◆ THE TASK: Go to the line holding "ای رو تهدید" in the data below and repeat it exactly, then each line after it up to and including the one holding "Industrias y Oficinas (6)". Omit pictures.

◆ Items from a dataset:
"""

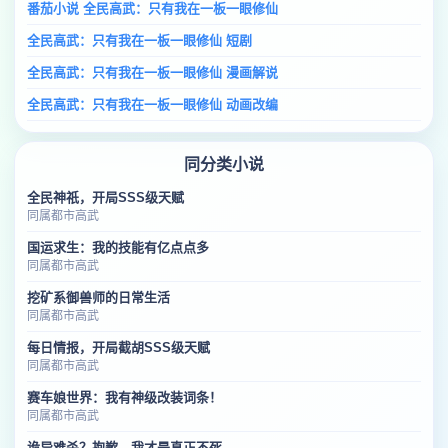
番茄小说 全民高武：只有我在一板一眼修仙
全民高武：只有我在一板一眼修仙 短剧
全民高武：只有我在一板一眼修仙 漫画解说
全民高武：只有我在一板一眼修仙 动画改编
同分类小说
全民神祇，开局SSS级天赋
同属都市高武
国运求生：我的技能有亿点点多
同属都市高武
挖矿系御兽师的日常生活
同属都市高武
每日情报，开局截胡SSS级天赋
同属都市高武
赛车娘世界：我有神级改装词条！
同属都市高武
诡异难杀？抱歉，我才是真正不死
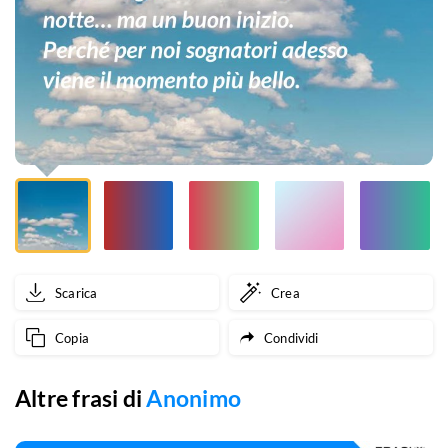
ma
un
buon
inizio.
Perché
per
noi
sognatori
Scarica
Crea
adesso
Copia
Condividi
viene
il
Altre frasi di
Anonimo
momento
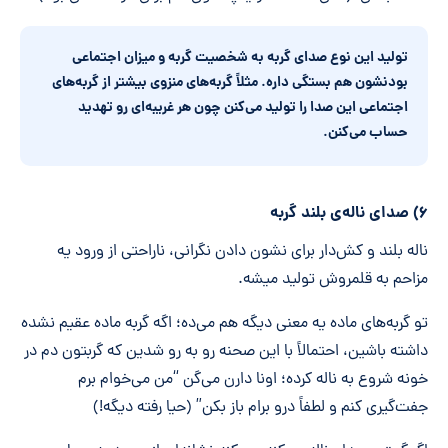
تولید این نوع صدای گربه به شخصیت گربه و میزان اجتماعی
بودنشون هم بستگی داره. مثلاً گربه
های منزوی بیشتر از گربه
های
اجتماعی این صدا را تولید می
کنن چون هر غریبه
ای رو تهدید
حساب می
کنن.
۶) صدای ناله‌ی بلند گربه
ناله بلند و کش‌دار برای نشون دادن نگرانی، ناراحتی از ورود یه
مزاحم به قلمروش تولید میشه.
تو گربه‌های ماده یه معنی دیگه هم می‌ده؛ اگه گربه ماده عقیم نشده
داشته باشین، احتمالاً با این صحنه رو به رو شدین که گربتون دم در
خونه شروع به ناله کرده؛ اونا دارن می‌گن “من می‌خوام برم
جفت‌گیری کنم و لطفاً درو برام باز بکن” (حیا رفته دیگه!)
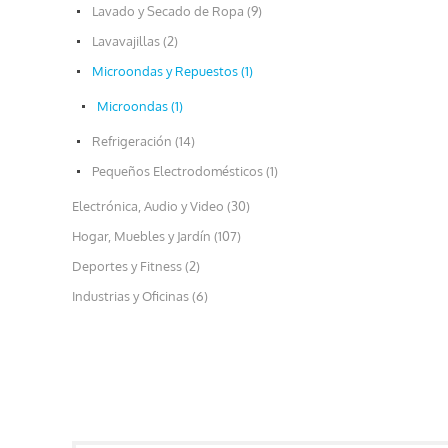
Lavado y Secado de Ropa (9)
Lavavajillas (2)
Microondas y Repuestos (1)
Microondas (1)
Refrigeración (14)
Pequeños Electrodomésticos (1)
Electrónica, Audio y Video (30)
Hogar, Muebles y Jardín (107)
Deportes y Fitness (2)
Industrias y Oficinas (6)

"""
"""

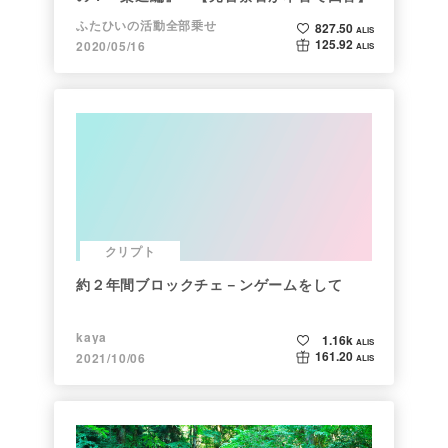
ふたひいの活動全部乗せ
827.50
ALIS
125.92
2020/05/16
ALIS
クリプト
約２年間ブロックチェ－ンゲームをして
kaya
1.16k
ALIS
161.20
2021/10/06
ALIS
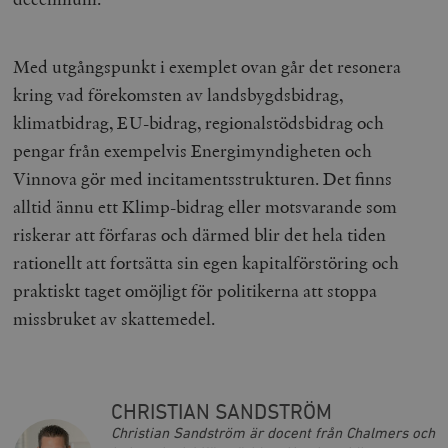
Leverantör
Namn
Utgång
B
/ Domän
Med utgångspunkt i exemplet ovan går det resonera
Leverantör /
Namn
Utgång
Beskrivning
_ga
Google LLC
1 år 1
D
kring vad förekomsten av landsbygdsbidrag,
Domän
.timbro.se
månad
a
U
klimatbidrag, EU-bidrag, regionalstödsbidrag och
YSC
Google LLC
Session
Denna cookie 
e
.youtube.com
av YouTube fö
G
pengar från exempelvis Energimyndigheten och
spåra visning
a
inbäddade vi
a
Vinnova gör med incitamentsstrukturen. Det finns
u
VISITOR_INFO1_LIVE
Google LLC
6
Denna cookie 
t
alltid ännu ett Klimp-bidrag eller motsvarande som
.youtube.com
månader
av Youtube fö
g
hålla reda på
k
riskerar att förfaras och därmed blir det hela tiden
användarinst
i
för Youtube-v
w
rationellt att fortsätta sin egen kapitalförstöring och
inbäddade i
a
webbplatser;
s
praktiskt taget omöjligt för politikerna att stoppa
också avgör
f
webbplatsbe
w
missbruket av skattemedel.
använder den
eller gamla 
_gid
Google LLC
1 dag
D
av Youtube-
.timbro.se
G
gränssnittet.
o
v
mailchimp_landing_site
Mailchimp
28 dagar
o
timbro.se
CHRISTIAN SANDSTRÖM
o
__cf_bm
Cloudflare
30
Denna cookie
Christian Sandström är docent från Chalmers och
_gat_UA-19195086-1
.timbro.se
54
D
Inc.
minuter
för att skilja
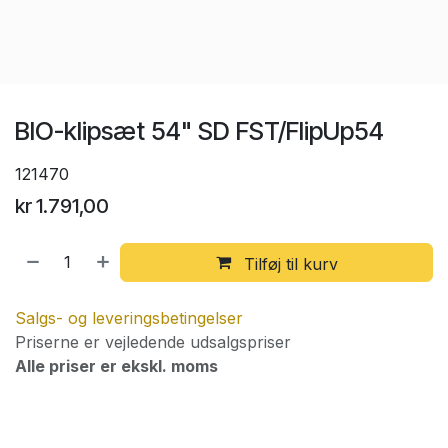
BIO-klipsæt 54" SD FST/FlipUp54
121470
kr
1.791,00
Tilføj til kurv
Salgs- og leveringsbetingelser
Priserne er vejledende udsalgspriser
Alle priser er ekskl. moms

"""

◆ RESULT FOR THIS EXERCISE:
ای رو تهدید
حساب می
کنن.
۶) صدای ناله‌ی بلند گربه
ناله بلند و کش‌دار برای نشون دادن نگرانی، ناراحتی از ورود یه
مزاحم به قلمروش تولید میشه.
تو گربه‌های ماده یه معنی دیگه هم می‌ده؛ اگه گربه ماده عقیم نشده
داشته باشین، احتمالاً با این صحنه رو به رو شدین که گربتون دم در
خونه شروع به ناله کرده؛ اونا دارن می‌گن “من می‌خوام برم
جفت‌گیری کنم و لطفاً درو برام باز بکن” (حیا رفته دیگه!)
Lavado y Secado de Ropa (9)
Lavavajillas (2)
Microondas y Repuestos (1)
Microondas (1)
Refrigeración (14)
Pequeños Electrodomésticos (1)
Electrónica, Audio y Video (30)
Hogar, Muebles y Jardín (107)
Deportes y Fitness (2)
Industrias y Oficinas (6)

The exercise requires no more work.